=== Directions ===
(a) Which flags in the master's startup log in the Mesos troubleshooting post have names beginning with "--authenticate", and what value does each have?
(b) In the Mesos troubleshooting post, why does the author conclude that the Mesos containers can be reached from within the Test container?
(c) Pick up the Mesos troubleshooting post after its last line and write the next part.

I can see in the Mesos logs and in the Mesos user interface (UI) that the Mesos agent and master come up fine. The Mesos UI shows that the agent is connected with plenty of resources (cpu, memory, disk).
I can run the Mesos Python tests successfully from inside the Test container with /usr/local/mesos-1.2.0/build/src/examples/python/test-framework 127.0.0.1:5050. This seems to confirm that the Mesos containers can be accessed from within my Test container, but these tests are not using Spark.
This is the Failure:
With Spark's MASTER=mesos://127.0.0.1:5050, when I launch my PySpark test program from inside the Test container there is activity in the logs of both the Mesos Master and Agent, and in the couple seconds before failure, the Mesos UI shows resources assigned for the job that are well within what is available. However, the PySpark test program then fails with: WARN scheduler.TaskSchedulerImpl: Initial job has not accepted any resources; check your cluster UI to ensure that workers are registered and have sufficient resources.
The steps I followed are as follows.
Start Mesos Master:
docker run -it --net=host -p 5050:5050 the_master
Relevant excerpts from the master's log shows:
I0418 01:05:08.540192 27 master.cpp:383] Master 15b354eb-6a20-4bc9-a13b-6533b1e91bd2 (localhost) started on 127.0.0.1:5050
I0418 01:05:08.540210 27 master.cpp:385] Flags at startup: --agent_ping_timeout="15secs" --agent_reregister_timeout="10mins" --allocation_interval="1secs" --allocator="HierarchicalDRF" --authenticate_agents="false" --authenticate_frameworks="false" --authenticate_http_frameworks="false" --authenticate_http_readonly="false" --authenticate_http_readwrite="false" --authenticators="crammd5" --authorizers="local" --framework_sorter="drf" --help="false" --hostname_lookup="true" --http_authenticators="basic" --initialize_driver_logging="true" --log_auto_initialize="true" --logbufsecs="0" --logging_level="INFO" --max_agent_ping_timeouts="5" --max_completed_frameworks="50" --max_completed_tasks_per_framework="1000" --max_unreachable_tasks_per_framework="1000" --quiet="false" --recovery_agent_removal_limit="100%" --registry="replicated_log" --registry_fetch_timeout="1mins" --registry_gc_interval="15mins" --registry_max_agent_age="2weeks" --registry_max_agent_count="102400" --registry_store_timeout="20secs" --registry_strict="false" --root_submissions="true" --user_sorter="drf" --version="false" --webui_dir="/usr/local/mesos-1.2.0/build/../src/webui" --work_dir="/var/lib/mesos" --zk_session_timeout="10secs"

=== Information supplied ===
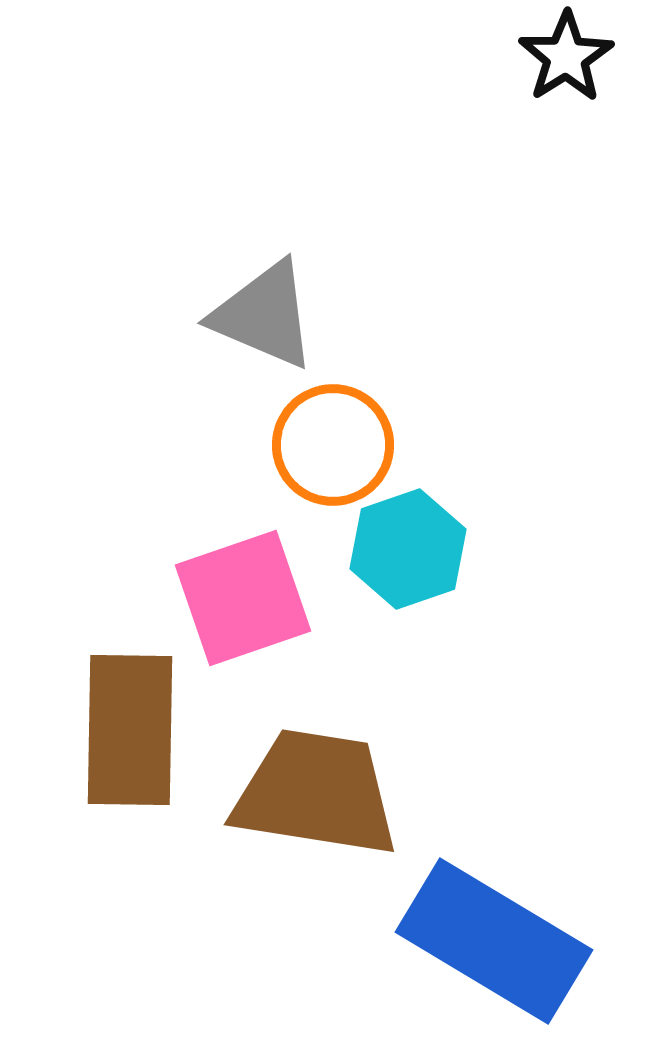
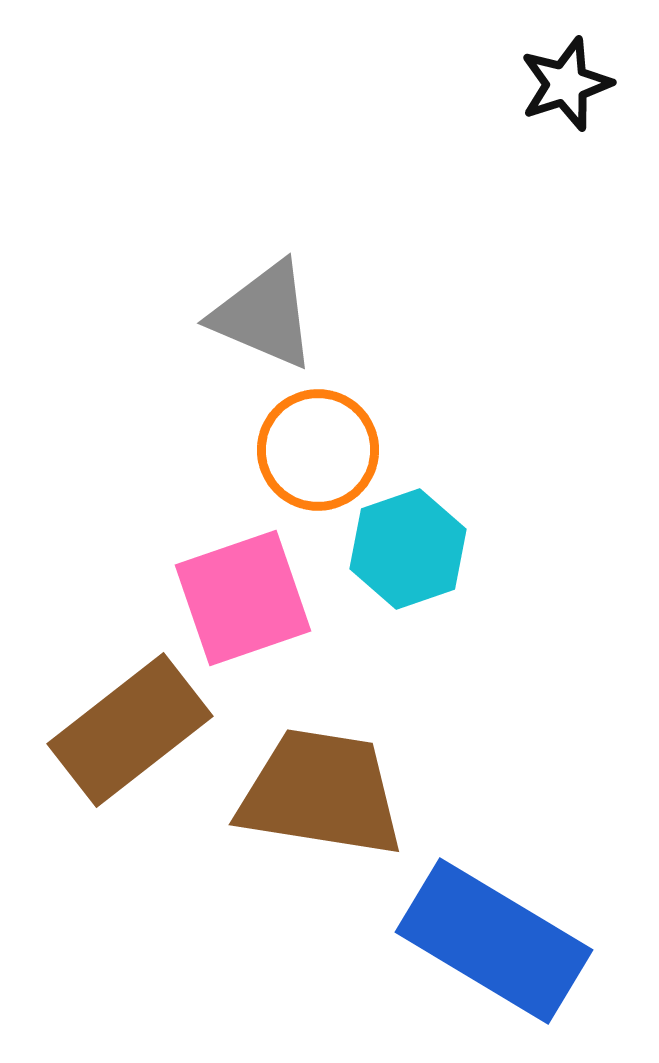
black star: moved 27 px down; rotated 14 degrees clockwise
orange circle: moved 15 px left, 5 px down
brown rectangle: rotated 51 degrees clockwise
brown trapezoid: moved 5 px right
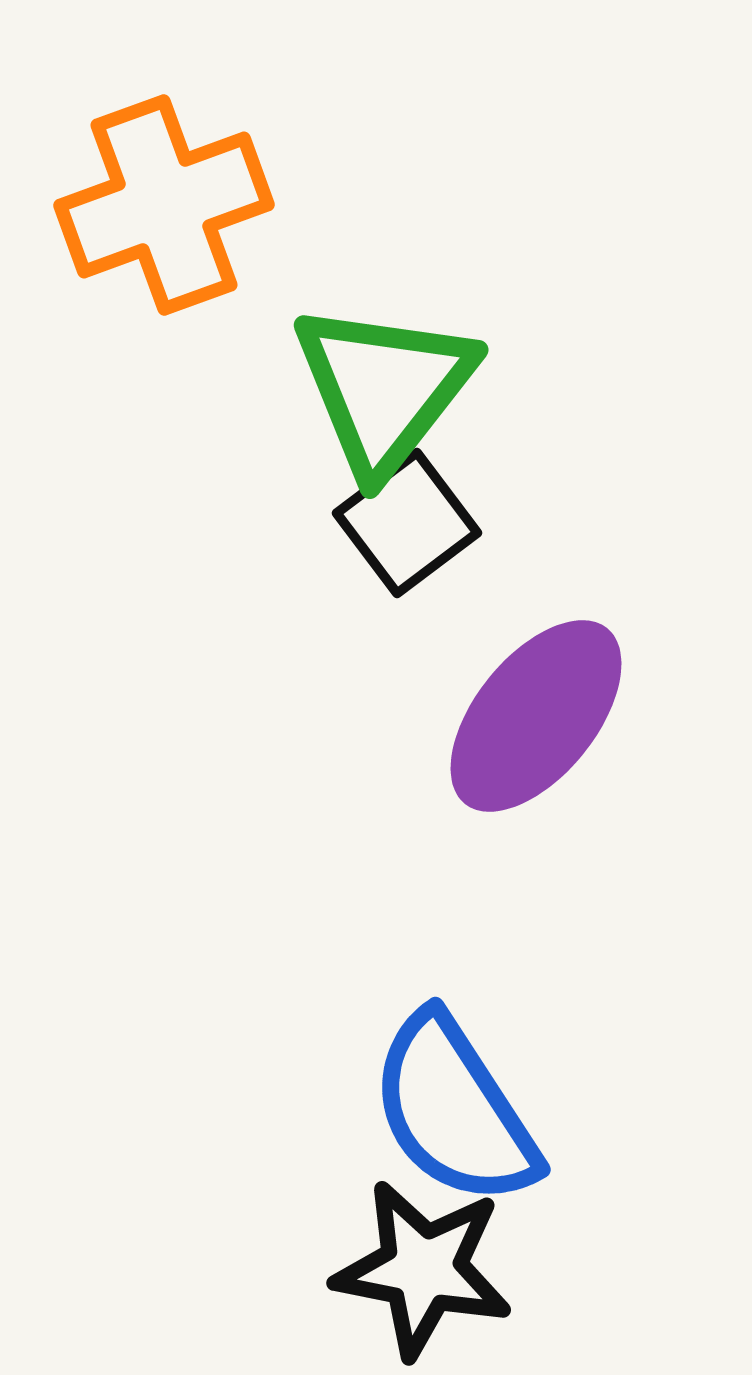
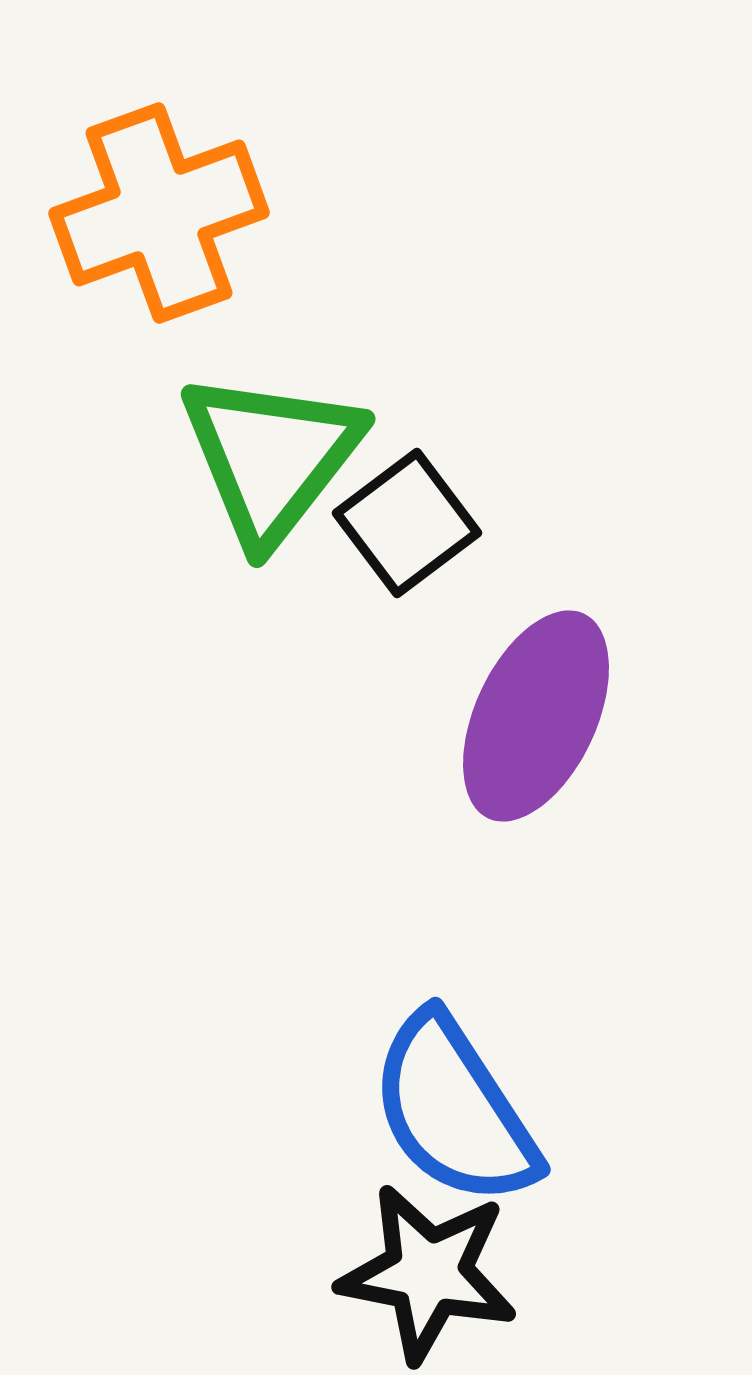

=== Task-by-task answers ===
(a)
--authenticate_agents="false"
--authenticate_frameworks="false"
--authenticate_http_frameworks="false"
--authenticate_http_readonly="false"
--authenticate_http_readwrite="false"

(b) The author ran the Mesos Python tests successfully from inside the Test container using /usr/local/mesos-1.2.0/build/src/examples/python/test-framework 127.0.0.1:5050. That success suggested the Mesos containers were reachable, though the author notes these tests do not use Spark.

(c)
Start Mesos Agent:
docker run -it --net=host -e MESOS_AGENT_PORT=5051 the_agent
The agent's log shows:
I0418 01:42:00.234244 40 slave.cpp:212] Flags at startup: --appc_simple_discovery_uri_prefix="http://" --appc_store_dir="/tmp/mesos/store/appc" --authenticate_http_readonly="false" --authenticate_http_readwrite="false" --authenticatee="crammd5" --authentication_backoff_factor="1secs" --authorizer="local" --cgroups_cpu_enable_pids_and_tids_count="false" --cgroups_enable_cfs="false" --cgroups_hierarchy="/sys/fs/cgroup" --cgroups_limit_swap="false" --cgroups_root="mesos" --container_disk_watch_interval="15secs" --containerizers="mesos" --default_role="*" --disk_watch_interval="1mins" --docker="docker" --docker_kill_orphans="true" --docker_mesos_image="spark-mesos-agent-test" --docker_registry="https://registry-1.docker.io" --docker_remove_delay="6hrs" --docker_socket="/var/run/docker.sock" --docker_stop_timeout="0ns" --docker_store_dir="/tmp/mesos/store/docker" --docker_volume_checkpoint_dir="/var/run/mesos/isolators/docker/volume" --enforce_container_disk_quota="false" --executor_registration_timeout="1mins" --executor_shutdown_grace_period="5secs" --fetcher_cache_dir="/tmp/mesos/fetch" --fetcher_cache_size="2GB" --frameworks_home="" --gc_delay="1weeks" --gc_disk_headroom="0.1" --hadoop_home="" --help="false" --hostname_lookup="true" --http_authenticators="basic" --http_command_executor="false" --http_heartbeat_interval="30secs" --initialize_driver_logging="true" --isolation="posix/cpu,posix/mem" --launcher="posix" --launcher_dir="/usr/local/mesos-1.2.0/build/src" --logbufsecs="0" --logging_level="INFO" --max_completed_executors_per_framework="150" --oversubscribed_resources_interval="15secs" --perf_duration="10secs" --perf_interval="1mins" --qos_correction_interval_min="0ns" --quiet="false" --recover="reconnect" --recovery_timeout="15mins" --registration_backoff_factor="1secs" --revocable_cpu_low_priority="true" --runtime_dir="/var/run/mesos" --sandbox_directory="/mnt/mesos/sandbox" --strict="true" --switch_user="false" --systemd_enable_support="false" --systemd_runtime_directory="/run/systemd/system" --version="false" --work_dir="/var/lib/mesos"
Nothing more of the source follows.